Meeting the Sustainable Development Goals (SDGs), addressing youth unemployment, and promoting entrepreneurship are all top issues on global and national agendas, and there is a need to address them cohesively. In response to the rising levels of youth unemployment in Kenya, several stakeholders in the agriculture sector have begun initiatives to provide opportunities for employment and income generation among young people.
The youths constitute a diverse and unique group of energetic, innovative people eager to apply their skills to solve problems and bring change to their communities. Therefore, tapping into the entrepreneurial and innovative energy of the young people is an excellent opportunity for Kenya to revitalize and enhance her local economies.
In an ever-changing and increasingly complex economy, entrepreneurship is a critical factor for the survival of young farmers and is not to be underestimated as a value creator. Young farmers have a preference for short-season and high- value farm enterprises that include horticulture, poultry among others.
However, young entrepreneurs encounter diverse challenges that curtail their active participation in agriculture. Some of these include inadequate access to crucial resources such as finance, land, access to training, education, and information which must be addressed if the youths are to embrace agriculture as a profitable and exciting career path.
Youth targeted interventions should focus on certain key areas to realize the high impact. First and foremost, they should provide specific entrepreneurship training for young entrepreneurs. Skills development better equip young people to identify and engage in decent and profitable agribusiness ventures.
Secondly, initiatives should encourage innovation to embrace new technologies and innovative farm practices to enhance the agriculture sector’s productivity and effectiveness.
Thirdly, the young people should be given a seat at the table. Policies and initiatives are rarely successful if the decision- making process does not engage the end recipient.
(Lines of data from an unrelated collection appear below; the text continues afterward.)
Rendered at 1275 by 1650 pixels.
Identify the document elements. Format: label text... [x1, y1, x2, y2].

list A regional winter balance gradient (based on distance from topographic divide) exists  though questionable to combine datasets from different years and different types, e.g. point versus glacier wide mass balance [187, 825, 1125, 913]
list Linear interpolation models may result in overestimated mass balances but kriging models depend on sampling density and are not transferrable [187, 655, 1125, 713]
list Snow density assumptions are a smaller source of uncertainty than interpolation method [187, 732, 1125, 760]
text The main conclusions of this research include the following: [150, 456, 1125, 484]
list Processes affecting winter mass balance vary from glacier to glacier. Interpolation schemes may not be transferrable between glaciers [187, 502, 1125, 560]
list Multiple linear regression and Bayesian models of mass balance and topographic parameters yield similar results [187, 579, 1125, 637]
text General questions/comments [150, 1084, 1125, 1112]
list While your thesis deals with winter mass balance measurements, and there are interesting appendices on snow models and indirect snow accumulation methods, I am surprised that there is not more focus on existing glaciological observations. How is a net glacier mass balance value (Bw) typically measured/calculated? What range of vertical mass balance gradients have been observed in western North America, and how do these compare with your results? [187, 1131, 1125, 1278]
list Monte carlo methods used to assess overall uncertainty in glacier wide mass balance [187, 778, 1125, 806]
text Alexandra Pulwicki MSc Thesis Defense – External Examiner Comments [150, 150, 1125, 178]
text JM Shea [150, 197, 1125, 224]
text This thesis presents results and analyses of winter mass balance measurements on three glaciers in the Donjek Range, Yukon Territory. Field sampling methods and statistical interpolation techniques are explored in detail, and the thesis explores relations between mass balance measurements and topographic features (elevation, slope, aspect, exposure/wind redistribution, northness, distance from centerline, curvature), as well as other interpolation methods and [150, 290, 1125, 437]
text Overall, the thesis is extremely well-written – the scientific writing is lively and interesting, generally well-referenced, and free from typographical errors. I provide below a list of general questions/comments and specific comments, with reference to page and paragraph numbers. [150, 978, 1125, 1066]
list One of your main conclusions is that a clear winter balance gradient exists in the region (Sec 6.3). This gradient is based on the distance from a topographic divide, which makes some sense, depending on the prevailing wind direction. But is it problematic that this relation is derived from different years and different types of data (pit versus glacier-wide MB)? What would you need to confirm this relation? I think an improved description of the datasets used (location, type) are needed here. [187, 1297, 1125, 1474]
Young people have an insatiable appetite for engagement, and not engaging them can have disastrous consequences. It is necessary to form a network of young entrepreneurs in agriculture to drive dialogue, action, and change—ensuring their interests are included in every conversation.
Additionally, interventions should actively involve young agripreneurs in the design of agricultural projects targeting the youths, acknowledging the diversity of young men and women of various age groups, and intentionally integrating young people into the agri-food system based on evidence-based practice approaches. With the support of the private sector, the youth can be provided with incentives to engage more effectively and productively in agriculture through internships, apprenticeships, and training programs. Lastly, work with partners from multiple sectors and influence policymakers to adopt and support successful youth employment and entrepreneurship models.
KENAFF, through her youth development programme is mobilizing a youth- owned, youth-led, and youth-driven action towards sustainable food systems and promoting agribusiness uptake. The initiative combines market-relevant skills training, mentorship, internships, and access to financial services to help young people better their lives, transition to sustainable livelihoods, and contribute to social and economic change. Ultimately, establish a national young farmers’ organization to bring together young farmers in Kenya to speak in one voice and as a platform for growth and sharing opportunities.